The latest round of licenses highlights the government’s push to consolidate its earlier reforms, and its belief that the country is ready for more foreign banks, — despite earlier concerns voiced by domestic banks, which feared international competition, and the International Monetary Fund, which advised the government in 2014 to initially admit just five or less foreign banks. In late 2015, the IMF warned of “increasing vulnerabilities” in Myanmar’s banking system due to rapid credit growth, a widening current account deficit, and an expansionary budget. These factors, the fund said, posed “increasing risks to price and external stability.”
In a Sept. 18 statement after its annual Article IV Consultation with Myanmar, the IMF said the admittance of more foreign banks also carried risks, as the central bank’s “regulatory and supervisory capacity is still relatively weak.” Some critics — including several Yangon-based economic analysts — voiced additional concerns. “For one thing we are still waiting on key bits of financial architecture to fall in place,” said one Western diplomat who monitors Myanmar’s economy. New financial regulations are still to emerge after the January passage by parliament of a long-delayed law on financial institutions, and the central bank is planning further liberalization to allow privately owned banks more scope with financial products and services. The central bank is also moving to reform the interbank foreign exchange market, not least to iron out problems with the setting of exchange rates, and to tackle corporate complaints about curbs on access to foreign currency.
The incoming administration could also hold starkly different views from the outgoing government on financial liberalization. Key advisors to Suu Kyi, who led her National League for Democracy to a sweeping victory in the Nov. 8 national election, have publicly called for more focus on strengthening grassroots finance operations and local banks to boost credit to small and medium sized companies. Suu Kyi is barred from the presidency due to constitutional restrictions but has stated she will lead the administration. Although she rarely comments on banking and financial matters, her advisors in this field are known to favor a “bottom up” approach to economic development, which could well extend to banking and finance policies and is unlikely to emphasize foreign banks.
Myanmar has 24 local private banks and four state-owned banks. Executives from some foreign banks that won licenses in 2014 said that business had been slow to gear up — although all nine now have fully operational branches — and is still confined largely to dealing with foreign clients, mainly multinationals from their home countries and some large local companies with offshore banking needs.

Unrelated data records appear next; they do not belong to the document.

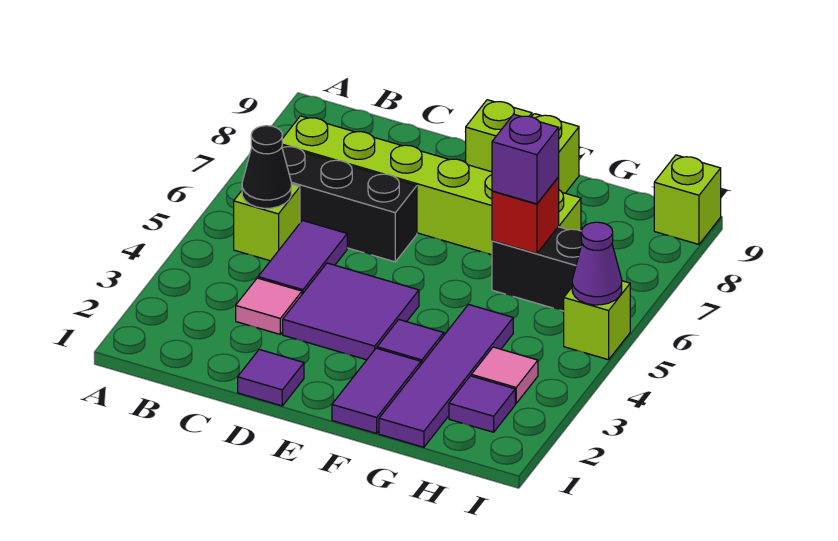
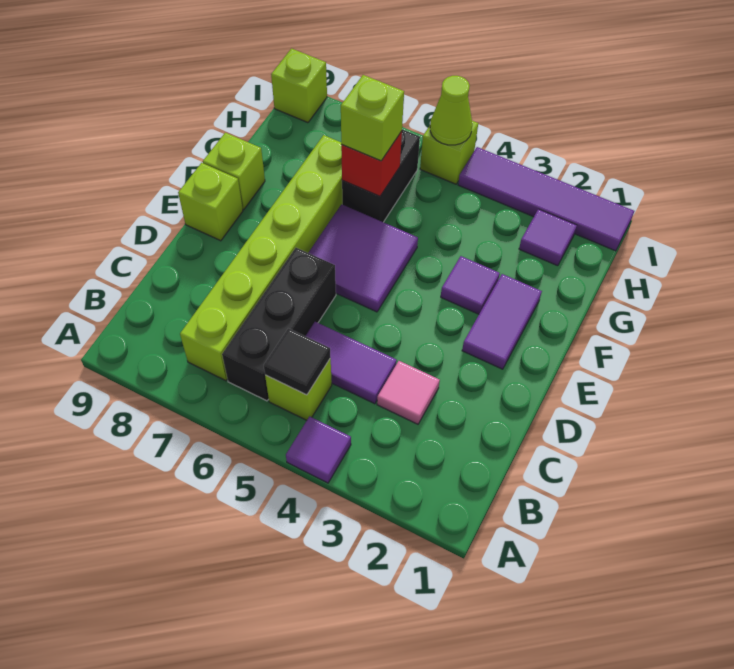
black 1x1 cone [242,126,291,208] -> black 1x1 tile [264,328,331,395]
purple 1x1 tile [238,350,304,406] -> purple 1x1 tile moved to [286,416,351,483]
purple 2x2 tile [283,263,419,360] -> purple 2x2 tile moved to [308,204,418,312]
purple 1x2 tile [332,348,421,433] -> purple 1x2 tile turned to [462,274,542,369]
purple 1x4 tile [379,305,513,447] -> purple 1x4 tile moved to [458,147,634,251]
purple 1x1 brick [492,114,559,204] -> lime 1x1 brick [341,75,404,161]
pink 1x1 tile [471,347,538,403] -> none
purple 1x1 cone [572,222,622,305] -> lime 1x1 cone [430,76,472,145]

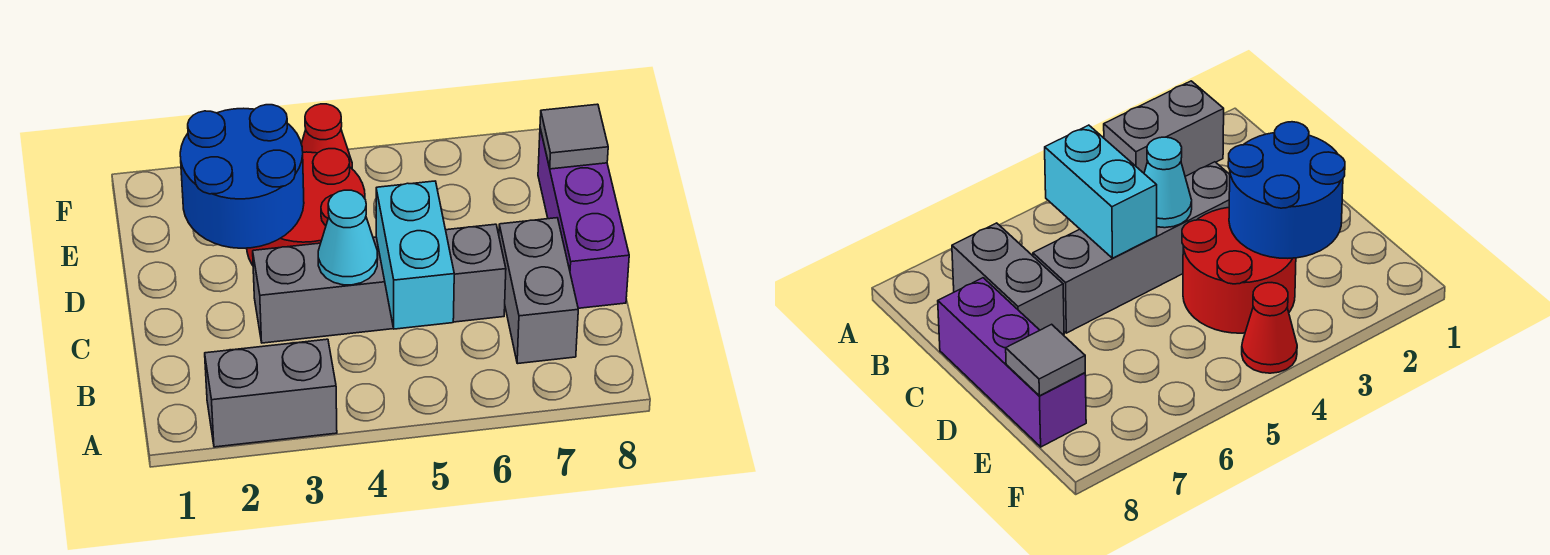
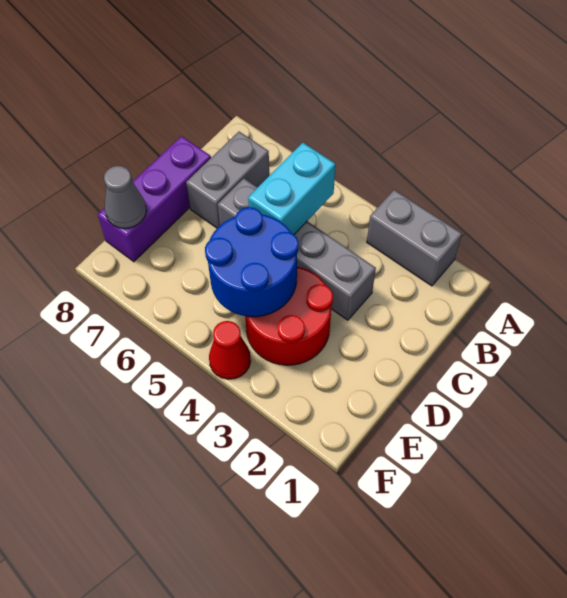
cyan 1x1 cone [318,190,378,285] -> none
blue 2x2 round brick [180,105,304,248] -> blue 2x2 round brick moved to [205,207,298,317]
grey 1x1 tile [540,104,608,169] -> grey 1x1 cone [104,166,146,228]

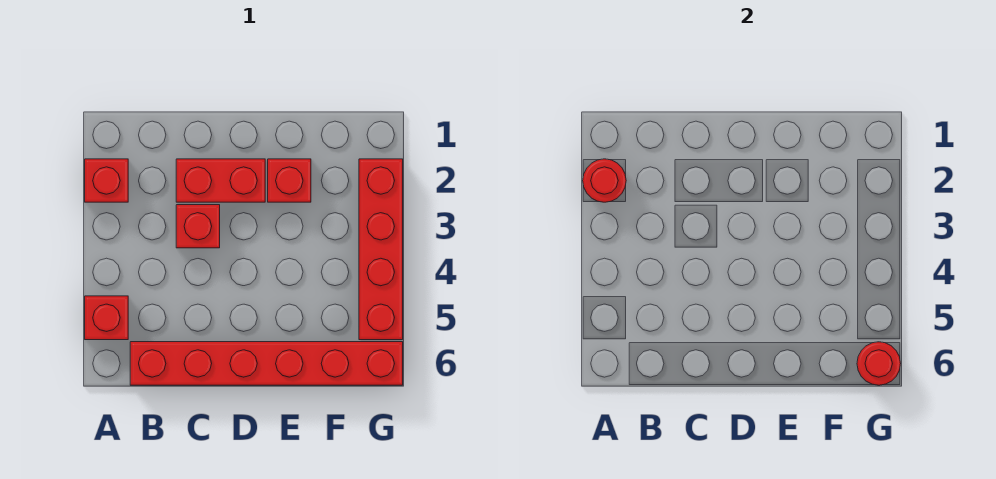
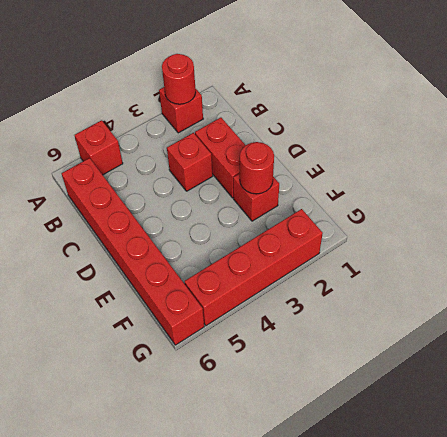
red 1x1 round brick [857,342,901,385] -> red 1x1 round brick moved to [240,142,274,194]

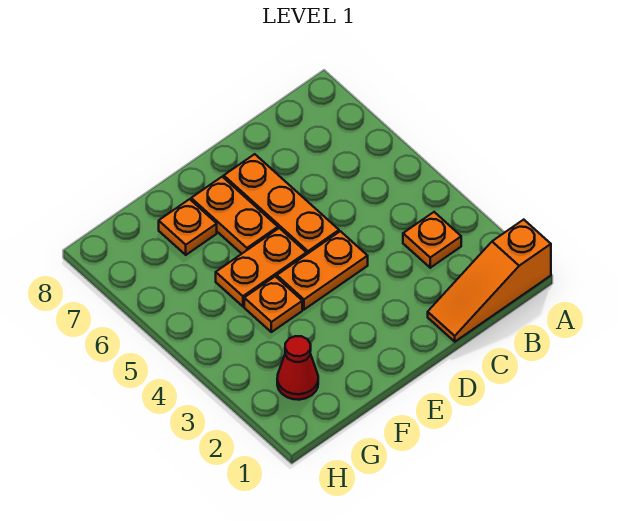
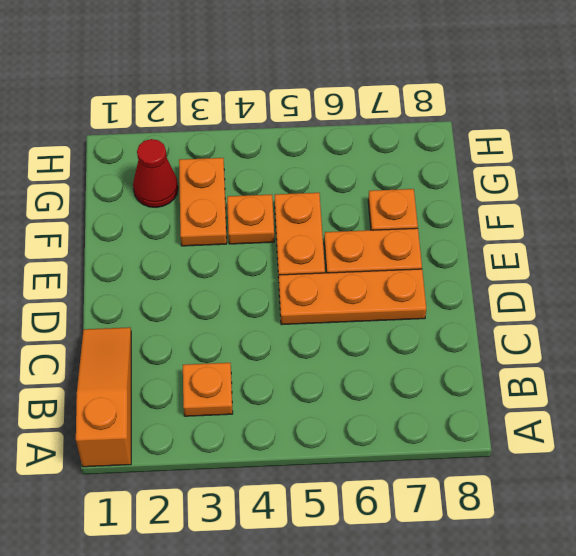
orange 1x2 plate [277,231,368,310] -> orange 1x2 plate moved to [179,158,227,246]

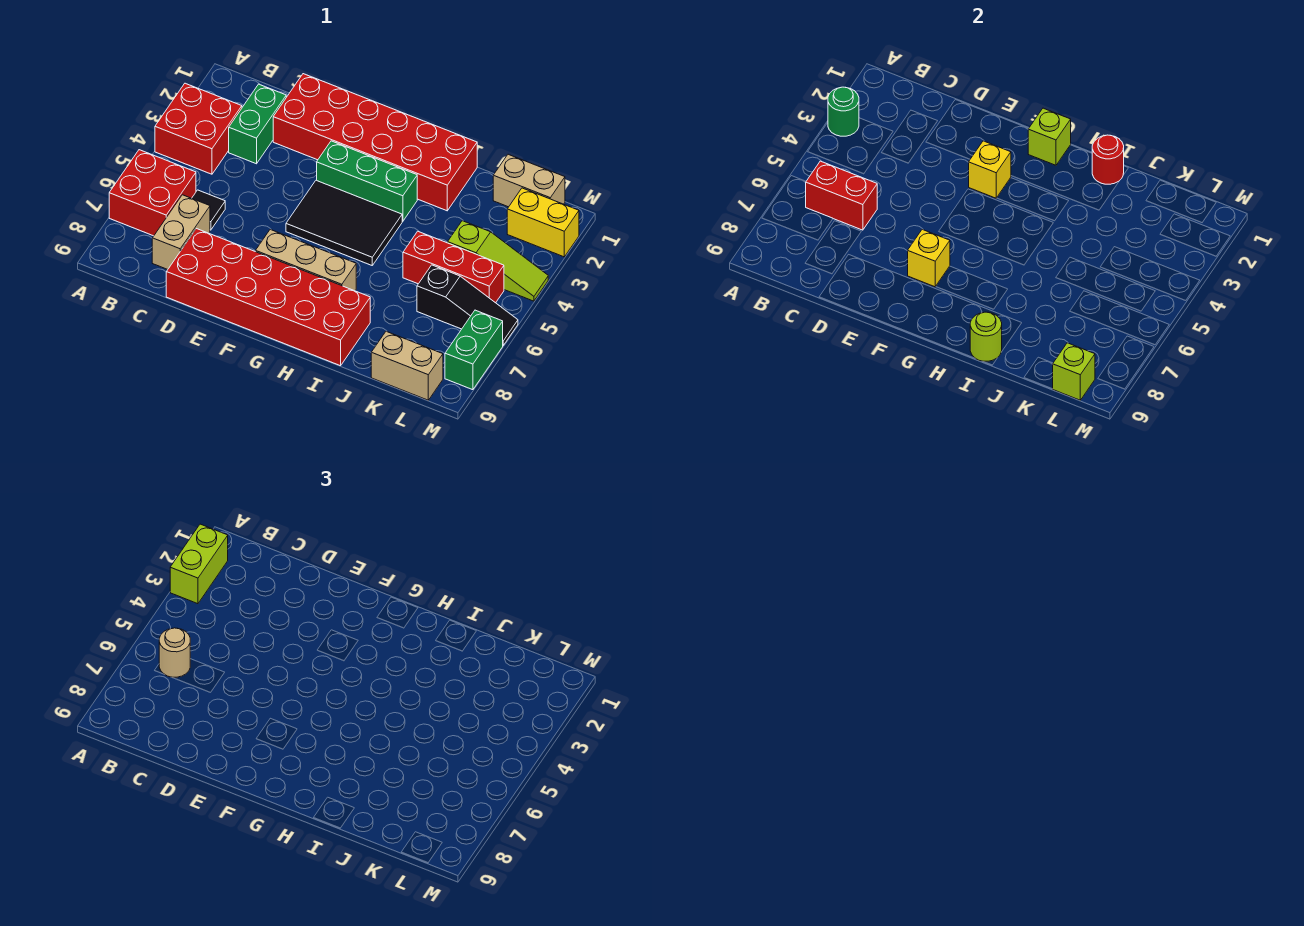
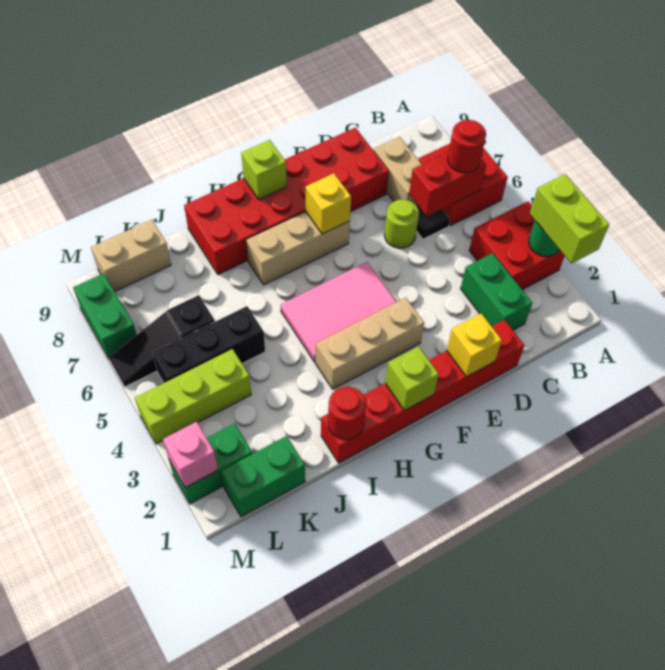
tan 1x1 round brick [159,628,190,678] -> red 1x1 round brick [448,120,486,173]
red 2x6 brick [273,74,477,211] -> red 1x6 brick [321,320,524,463]
green 1x3 brick [317,141,417,221] -> tan 1x3 brick [315,298,424,389]
yellow 1x1 brick [969,141,1011,198] -> yellow 1x1 brick moved to [447,313,502,377]
black 2x3 tile [286,180,402,265] -> pink 2x3 tile [281,262,396,362]
lime 1x1 round brick [970,312,1002,362] -> lime 1x1 round brick moved to [384,200,419,248]
red 1x3 brick [403,231,504,303] -> black 1x3 brick [152,306,265,383]
tan 1x2 brick [493,154,565,207] -> green 1x2 brick [221,436,305,517]
lime 1x3 slope [448,221,548,301] -> lime 1x3 brick [135,349,251,444]
yellow 1x2 brick [507,188,579,257] -> green 1x2 brick [169,423,253,504]
lime 1x1 brick [1053,343,1095,400] -> lime 1x1 brick moved to [241,140,287,200]
none -> pink 1x1 brick [163,422,218,487]

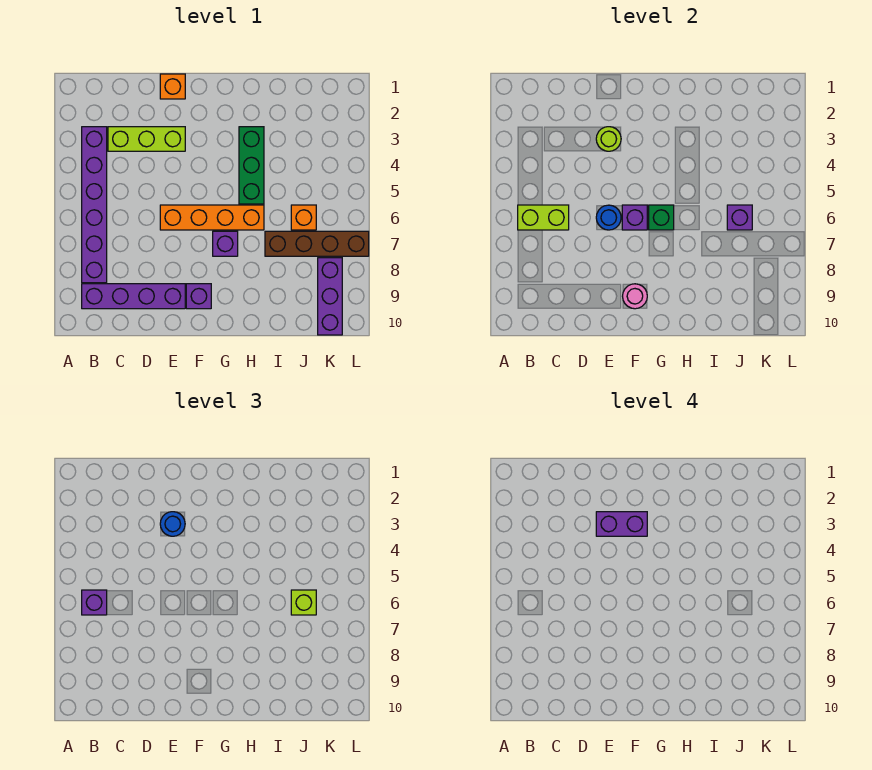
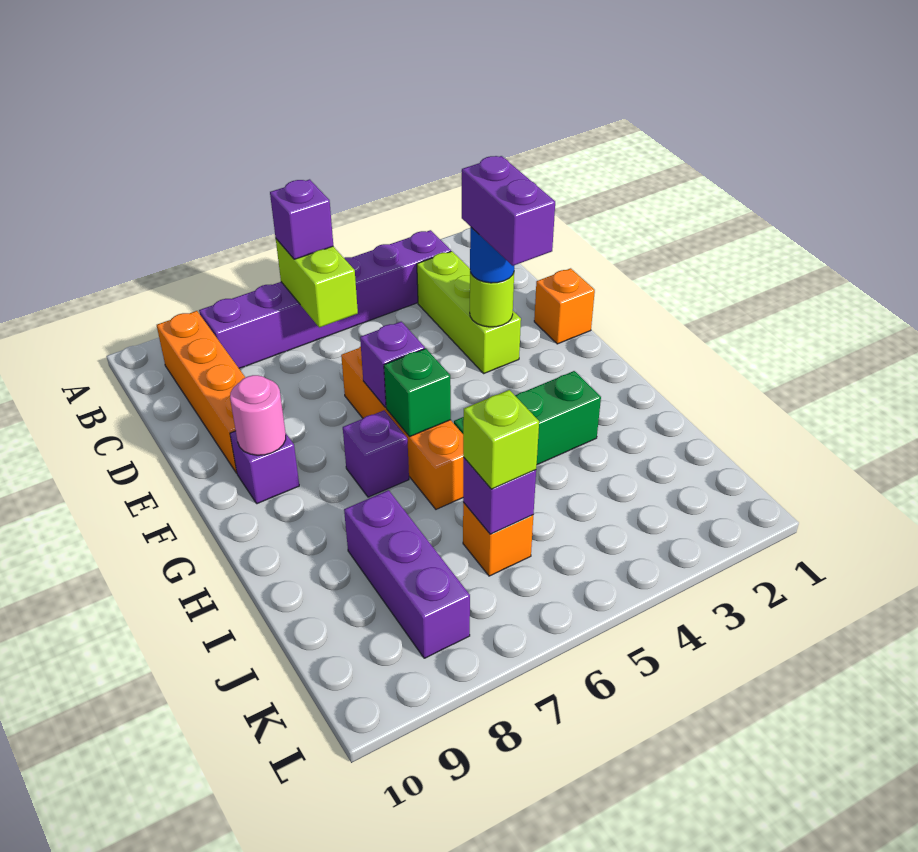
purple 1x4 brick [82,284,185,309] -> orange 1x4 brick [157,311,245,473]
blue 1x1 round brick [596,205,621,230] -> none
brown 1x4 brick [265,231,369,256] -> none
purple 1x3 brick [318,258,342,335] -> purple 1x3 brick turned to [344,490,470,658]

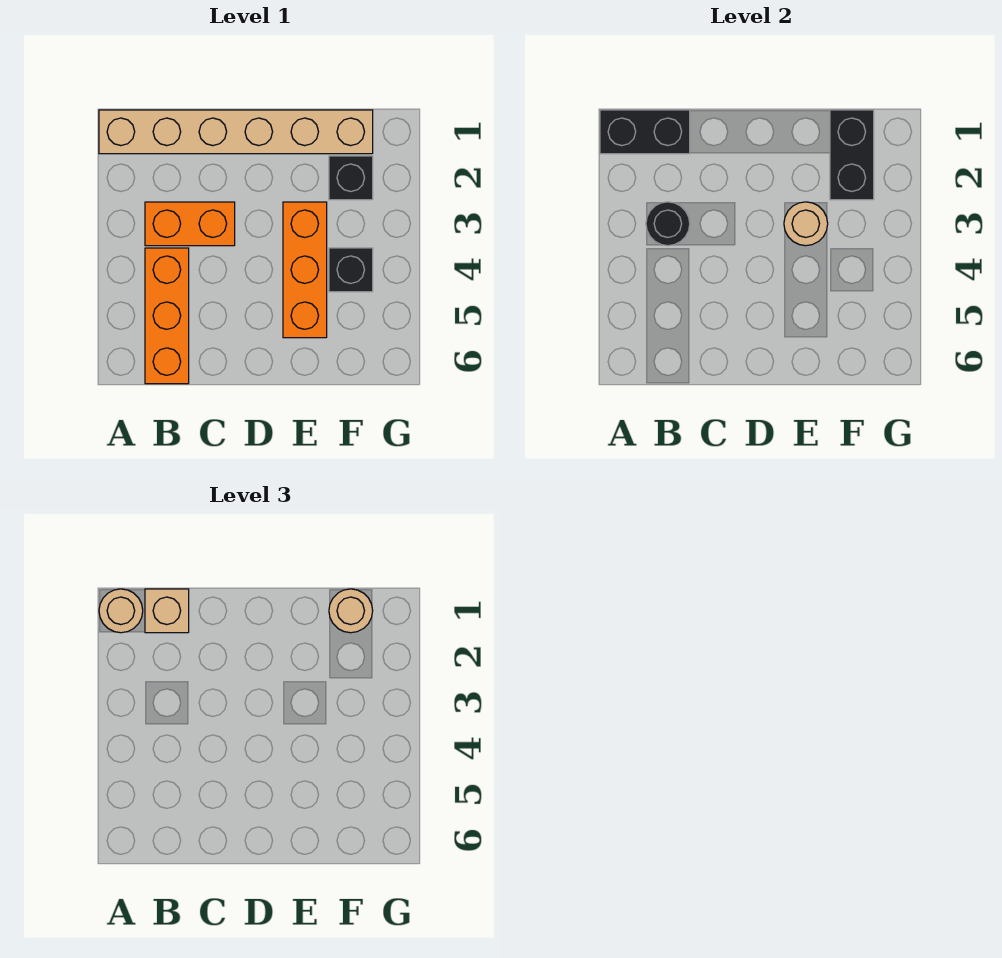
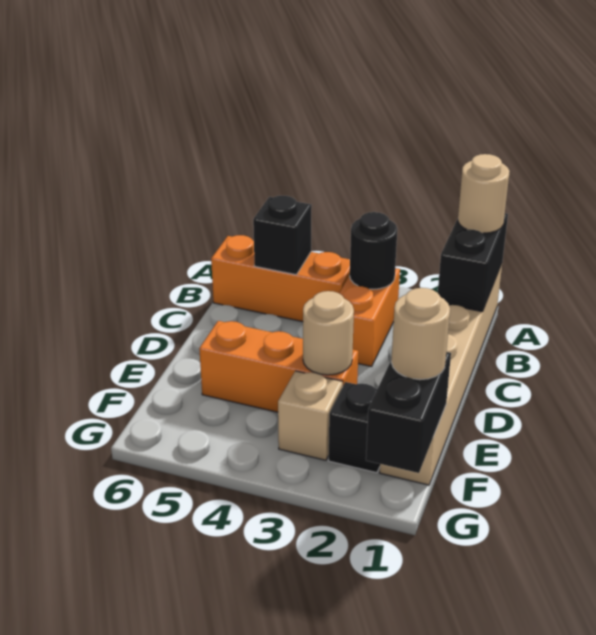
tan 1x1 brick [145,589,189,633] -> tan 1x1 brick moved to [278,371,343,460]
black 1x2 brick [830,110,874,200] -> black 1x2 brick turned to [366,352,451,473]
black 1x1 brick [329,248,373,292] -> black 1x1 brick moved to [253,196,312,275]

The nine foreign banks that won the first licenses in 2014 are: Australia’s ANZ Banking Group Ltd., Thailand’s Bangkok Bank; the banking units of Japan’s three largest banks — Mitsubishi UFJ Financial Group, Sumitomo Mitsui Financial Group and Mizuho Financial Group; Industrial and Commercial Bank of China; Malayan Banking (Maybank); and two Singapore banks — United Overseas Bank and Oversea-Chinese Banking Corp.